Incidentally, this was the first story in which I decided to have fun with the title. Science fiction stories typically have terse no-nonsense titles…and for a long time, I thought titles like that were absolutely necessary if you wanted to be taken seriously as a writer. Finally, of course, I realized what a ridiculous notion that was—not only did many great stories have out-and-out florid titles, but one doesn't always want to be "serious" anyway. Therefore, I chucked out my preconceptions on what titles "must" be and have felt better ever since.

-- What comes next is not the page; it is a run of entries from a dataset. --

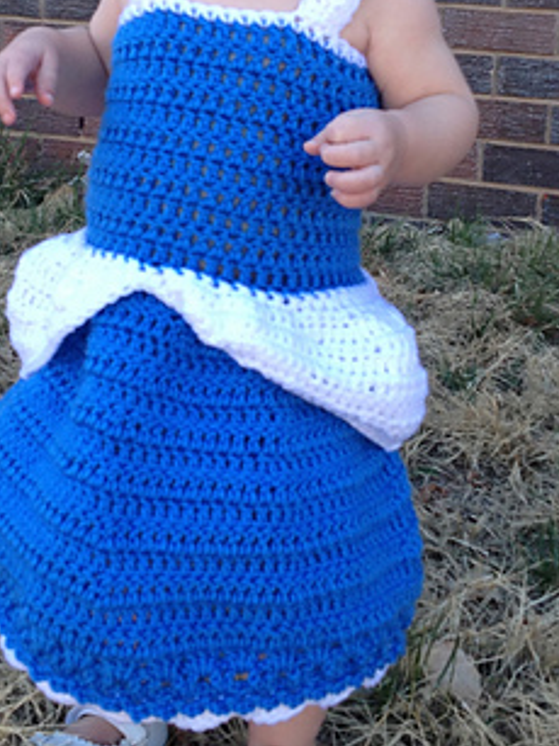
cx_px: 214
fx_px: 1573
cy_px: 241
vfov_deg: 26.5
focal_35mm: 73
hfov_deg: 20.1
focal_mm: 4.28
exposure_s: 1/180
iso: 50
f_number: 2.4
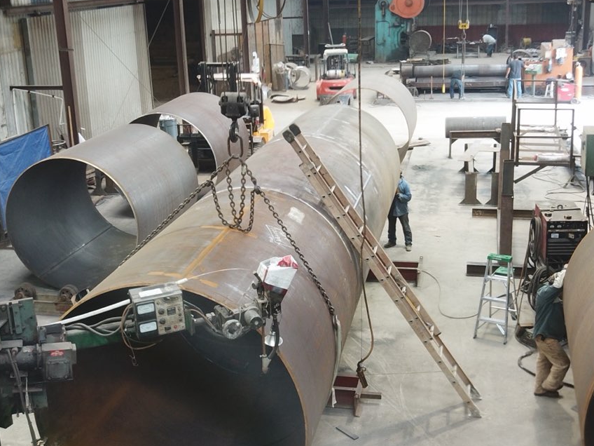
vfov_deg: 31.4
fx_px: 789
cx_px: 293
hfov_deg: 41.2
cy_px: 182
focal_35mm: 46
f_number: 2.2
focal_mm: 4.73
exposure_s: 1/25
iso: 102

"The Children of Crèche": Once upon a time, there was a thing called gonzo journalism. It's not entirely dead—I still stumble across delightfully over-the-top pieces of supposed reportage that are really just an excuse for mouthing off in extravagantly purple prose—but I fear the glory days of gonzo are gone, gone, gonzo. Readers of "Crèche" have told me they're sure I'm imitating someone, but they can't tell who. Sigh.
(The answer is I'm not imitating anyone specifically; I'm simply having flashbacks to Hunter S. Thompson, Tom Wolfe, Harlan Ellison in Tick-Tock mode, and a whole bunch of other writers who fed my gonzo cravings in the late sixties/early seventies. Hee-whack indeed.)
By the way, this is my earliest story featuring a scalpel. Don't ask me why, but scalpels keep popping up all over my writing…scalpels and mutilating corpses. It's a good thing I despise Freudian psychology, or I'd be really, really worried.
"Kent State Descending the Gravity Well: An Analysis of the Observer": This is the one story I've written as me, Jim Gardner, rather than from some fictional point of view. It's not quite a true story—I never actually sat down and wrote out the "scribbles" as they appear—but the ideas did cross my mind as I saw how the press tried to deal with the twentieth anniversary of the killings at Kent State University. Our beloved media (as they so often do) wrote around the facts without ever truly connecting to the reality of what happened.